The medical / healthcare industry and the US government would be quickly become overloaded and ineffectual. Commerce [financial transportation produce energy industries] could slow down considerably, become intermittent, or come to a complete standstill. If infected or not, most in this country would have to find a way to survive on their own. Once this very dangerous Ebola virus goes viral and out of control the results will be devastating to many millions of Americans on all fronts.

Billy
Billy
October 15, 2014 11:26 pm

MIA

Okay, HOW did the WHO and CDC calculate that we’d have a much better survival rate? Because we have flush toilets and running water?

Ebola is supposed to behave differently because it’s in the US? It knows to play nice and not kill half of everyone who gets it? The science doesn’t change because it’s here and not in West Africa…

Best of my knowledge, 50% of everyone who gets it will die horribly despite the treatment they receive. That is, unless they get that shot of Unobtanium that’s super difficult to make and takes forever…

Sorry…

Iska Waran
Iska Waran
October 16, 2014 12:06 am

Seems to me we have a lot in our favor compared to Guinea, Sierra Leon & Liberia. We have flush toilets and (so far) easy access to the internet, clean water & bleach, etc. Most notably, even most of the dumbest people here have at least a rudimentary understanding of germ theory – that little things you can’t see can kill you, that you might need to wash your hands with bleach and you’re probably not going to get sick because your neighbor put a curse on you. On the other hand…most of our food is trucked across country and/or flown across the world (after having been picked by god-knows-who), our world-class medical care could easily be swamped (especially as nurses & doctors are dropping dead) and we have 1/4 million people per day who go careening though the sky across the country in metal tubes, potentially spreading it at lightning speed – versus rural Liberia where transportation is rudimentary.
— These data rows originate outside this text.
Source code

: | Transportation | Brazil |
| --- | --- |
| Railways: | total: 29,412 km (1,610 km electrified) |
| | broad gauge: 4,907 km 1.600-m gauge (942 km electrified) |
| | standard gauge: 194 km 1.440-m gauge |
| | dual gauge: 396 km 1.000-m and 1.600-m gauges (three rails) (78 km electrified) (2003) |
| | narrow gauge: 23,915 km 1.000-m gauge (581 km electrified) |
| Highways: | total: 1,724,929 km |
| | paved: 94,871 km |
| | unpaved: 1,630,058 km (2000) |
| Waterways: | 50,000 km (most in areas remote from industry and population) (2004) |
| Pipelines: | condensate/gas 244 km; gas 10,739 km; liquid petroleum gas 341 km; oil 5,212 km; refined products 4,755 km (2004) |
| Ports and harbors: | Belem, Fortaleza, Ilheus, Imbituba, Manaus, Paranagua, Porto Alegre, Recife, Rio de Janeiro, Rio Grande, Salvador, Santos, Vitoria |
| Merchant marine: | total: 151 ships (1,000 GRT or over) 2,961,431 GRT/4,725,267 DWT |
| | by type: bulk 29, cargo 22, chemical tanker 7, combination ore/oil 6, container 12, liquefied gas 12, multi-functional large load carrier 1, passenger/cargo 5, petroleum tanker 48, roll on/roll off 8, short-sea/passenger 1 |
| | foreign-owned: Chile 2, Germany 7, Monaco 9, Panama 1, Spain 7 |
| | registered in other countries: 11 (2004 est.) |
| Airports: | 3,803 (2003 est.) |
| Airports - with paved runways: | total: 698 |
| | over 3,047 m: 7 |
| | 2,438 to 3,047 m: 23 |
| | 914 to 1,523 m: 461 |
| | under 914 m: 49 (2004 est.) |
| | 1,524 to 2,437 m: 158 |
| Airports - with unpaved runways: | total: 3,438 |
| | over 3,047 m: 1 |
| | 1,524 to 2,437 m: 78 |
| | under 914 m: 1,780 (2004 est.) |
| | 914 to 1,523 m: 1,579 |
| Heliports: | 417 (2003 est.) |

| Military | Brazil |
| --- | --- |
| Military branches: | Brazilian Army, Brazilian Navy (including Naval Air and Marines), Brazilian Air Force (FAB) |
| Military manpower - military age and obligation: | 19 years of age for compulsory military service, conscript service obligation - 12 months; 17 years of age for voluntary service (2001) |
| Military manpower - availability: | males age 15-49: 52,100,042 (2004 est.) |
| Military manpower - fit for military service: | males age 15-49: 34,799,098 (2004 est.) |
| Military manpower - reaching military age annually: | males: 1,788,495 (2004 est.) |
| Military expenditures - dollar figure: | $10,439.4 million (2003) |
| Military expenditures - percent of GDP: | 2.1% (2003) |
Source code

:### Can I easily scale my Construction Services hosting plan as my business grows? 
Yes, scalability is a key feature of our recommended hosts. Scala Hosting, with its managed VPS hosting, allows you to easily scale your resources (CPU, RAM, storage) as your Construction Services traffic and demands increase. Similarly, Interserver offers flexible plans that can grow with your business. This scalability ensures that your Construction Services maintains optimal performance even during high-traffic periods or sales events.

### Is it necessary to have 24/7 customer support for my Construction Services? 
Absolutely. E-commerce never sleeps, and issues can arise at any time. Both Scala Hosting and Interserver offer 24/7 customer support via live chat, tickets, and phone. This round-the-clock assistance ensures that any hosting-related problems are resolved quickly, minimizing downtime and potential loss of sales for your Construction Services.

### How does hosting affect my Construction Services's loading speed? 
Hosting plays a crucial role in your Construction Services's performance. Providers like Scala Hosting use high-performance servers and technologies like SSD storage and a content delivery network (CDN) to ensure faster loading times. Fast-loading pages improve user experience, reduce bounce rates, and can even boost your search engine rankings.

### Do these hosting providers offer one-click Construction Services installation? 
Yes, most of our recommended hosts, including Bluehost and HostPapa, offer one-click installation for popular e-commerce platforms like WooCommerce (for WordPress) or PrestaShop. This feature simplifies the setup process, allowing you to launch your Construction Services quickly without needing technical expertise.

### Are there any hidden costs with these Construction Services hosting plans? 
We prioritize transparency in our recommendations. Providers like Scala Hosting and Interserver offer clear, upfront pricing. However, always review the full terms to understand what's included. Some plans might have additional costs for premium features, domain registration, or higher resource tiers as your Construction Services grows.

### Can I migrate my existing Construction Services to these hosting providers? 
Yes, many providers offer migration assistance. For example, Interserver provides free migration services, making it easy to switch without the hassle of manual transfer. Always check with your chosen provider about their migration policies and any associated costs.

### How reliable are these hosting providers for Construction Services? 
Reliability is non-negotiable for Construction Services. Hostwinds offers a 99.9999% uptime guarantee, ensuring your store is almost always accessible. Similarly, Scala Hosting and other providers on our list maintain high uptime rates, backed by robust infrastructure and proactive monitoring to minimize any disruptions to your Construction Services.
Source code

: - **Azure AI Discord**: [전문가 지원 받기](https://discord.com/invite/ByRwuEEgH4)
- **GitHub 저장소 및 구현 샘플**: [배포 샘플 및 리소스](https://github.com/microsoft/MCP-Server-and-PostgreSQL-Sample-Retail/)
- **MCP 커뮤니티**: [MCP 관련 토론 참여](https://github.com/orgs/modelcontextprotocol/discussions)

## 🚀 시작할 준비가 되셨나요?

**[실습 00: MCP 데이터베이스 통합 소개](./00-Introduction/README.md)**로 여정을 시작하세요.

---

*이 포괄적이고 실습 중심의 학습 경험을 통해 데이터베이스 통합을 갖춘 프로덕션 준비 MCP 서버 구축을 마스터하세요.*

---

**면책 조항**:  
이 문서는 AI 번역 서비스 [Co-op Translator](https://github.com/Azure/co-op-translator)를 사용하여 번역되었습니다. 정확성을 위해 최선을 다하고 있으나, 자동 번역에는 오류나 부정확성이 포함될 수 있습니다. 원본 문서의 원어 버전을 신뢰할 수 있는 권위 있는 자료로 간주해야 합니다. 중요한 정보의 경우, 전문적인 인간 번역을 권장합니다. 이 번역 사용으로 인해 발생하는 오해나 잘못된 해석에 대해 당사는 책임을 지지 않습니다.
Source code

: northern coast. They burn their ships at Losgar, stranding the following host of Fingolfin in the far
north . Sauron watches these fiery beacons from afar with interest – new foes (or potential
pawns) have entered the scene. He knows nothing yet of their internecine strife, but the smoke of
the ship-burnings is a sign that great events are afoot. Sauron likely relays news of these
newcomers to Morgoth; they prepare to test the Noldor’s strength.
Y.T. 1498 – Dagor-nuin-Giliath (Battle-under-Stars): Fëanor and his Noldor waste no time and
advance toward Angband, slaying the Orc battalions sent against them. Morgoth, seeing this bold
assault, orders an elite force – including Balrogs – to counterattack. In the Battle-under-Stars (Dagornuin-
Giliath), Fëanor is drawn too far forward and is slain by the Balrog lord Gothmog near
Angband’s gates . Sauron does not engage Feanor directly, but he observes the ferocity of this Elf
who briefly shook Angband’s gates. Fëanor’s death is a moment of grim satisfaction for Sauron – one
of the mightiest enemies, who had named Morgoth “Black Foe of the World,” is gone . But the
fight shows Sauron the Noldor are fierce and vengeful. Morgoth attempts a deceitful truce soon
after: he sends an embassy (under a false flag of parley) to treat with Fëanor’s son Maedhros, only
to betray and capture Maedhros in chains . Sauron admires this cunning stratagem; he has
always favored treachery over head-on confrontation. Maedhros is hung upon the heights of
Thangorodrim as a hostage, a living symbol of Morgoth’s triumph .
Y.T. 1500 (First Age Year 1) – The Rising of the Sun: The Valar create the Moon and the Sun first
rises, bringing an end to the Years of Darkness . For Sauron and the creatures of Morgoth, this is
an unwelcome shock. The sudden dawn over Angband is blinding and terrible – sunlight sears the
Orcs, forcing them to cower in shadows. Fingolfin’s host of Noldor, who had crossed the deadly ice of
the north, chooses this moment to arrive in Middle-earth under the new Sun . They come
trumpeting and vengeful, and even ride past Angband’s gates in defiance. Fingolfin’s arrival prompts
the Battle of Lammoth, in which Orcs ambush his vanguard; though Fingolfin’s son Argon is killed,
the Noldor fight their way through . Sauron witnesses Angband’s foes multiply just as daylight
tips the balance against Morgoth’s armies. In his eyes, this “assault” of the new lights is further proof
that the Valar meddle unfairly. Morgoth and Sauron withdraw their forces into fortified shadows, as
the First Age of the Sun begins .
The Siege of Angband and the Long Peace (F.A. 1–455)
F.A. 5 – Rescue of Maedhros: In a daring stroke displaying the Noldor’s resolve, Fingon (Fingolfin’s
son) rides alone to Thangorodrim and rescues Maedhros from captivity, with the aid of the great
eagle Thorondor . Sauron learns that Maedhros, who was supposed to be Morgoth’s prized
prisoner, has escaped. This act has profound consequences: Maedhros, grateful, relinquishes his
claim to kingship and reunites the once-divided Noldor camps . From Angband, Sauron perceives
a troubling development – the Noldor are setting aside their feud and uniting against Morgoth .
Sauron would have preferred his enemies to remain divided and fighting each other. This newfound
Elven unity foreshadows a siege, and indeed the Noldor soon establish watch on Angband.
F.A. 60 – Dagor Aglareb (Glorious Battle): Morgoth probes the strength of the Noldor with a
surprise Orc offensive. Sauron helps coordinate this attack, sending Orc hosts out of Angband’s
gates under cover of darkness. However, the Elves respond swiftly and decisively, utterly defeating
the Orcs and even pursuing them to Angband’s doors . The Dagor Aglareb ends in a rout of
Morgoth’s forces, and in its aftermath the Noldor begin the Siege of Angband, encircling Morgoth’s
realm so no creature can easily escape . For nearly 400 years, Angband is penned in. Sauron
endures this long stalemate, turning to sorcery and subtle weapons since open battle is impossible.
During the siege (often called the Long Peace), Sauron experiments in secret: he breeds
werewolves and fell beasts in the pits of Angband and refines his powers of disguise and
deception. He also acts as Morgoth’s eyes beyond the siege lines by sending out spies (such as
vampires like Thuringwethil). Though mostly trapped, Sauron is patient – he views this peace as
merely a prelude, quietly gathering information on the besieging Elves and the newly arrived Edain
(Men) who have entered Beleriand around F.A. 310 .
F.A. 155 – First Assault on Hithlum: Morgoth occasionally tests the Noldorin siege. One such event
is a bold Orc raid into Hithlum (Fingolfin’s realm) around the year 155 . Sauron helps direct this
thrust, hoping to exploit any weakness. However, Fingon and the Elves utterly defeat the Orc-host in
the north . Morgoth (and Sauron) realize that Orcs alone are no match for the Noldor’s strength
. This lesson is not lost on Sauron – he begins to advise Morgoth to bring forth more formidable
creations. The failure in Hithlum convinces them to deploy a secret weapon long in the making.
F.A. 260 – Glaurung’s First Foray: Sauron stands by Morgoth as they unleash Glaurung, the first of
Bottom line to me is that Billy is right – we don’t really know whether our superior technology will keep us safer or just spread the virus more quickly.

Albrecht
Albrecht
October 16, 2014 7:43 am

The only thing funny about this monologue is the way Stewart never mentions the fact that “Ebola Man” should never have been allowed entry in the first place. News outlets are stupid for wondering how the nurse got it? How about the fact that virtually our entire government/media complex are pretending that banning travel from Ebola-affected regions is somehow unthinkable? Forget that. Just go for the Ebola jokes. Funny!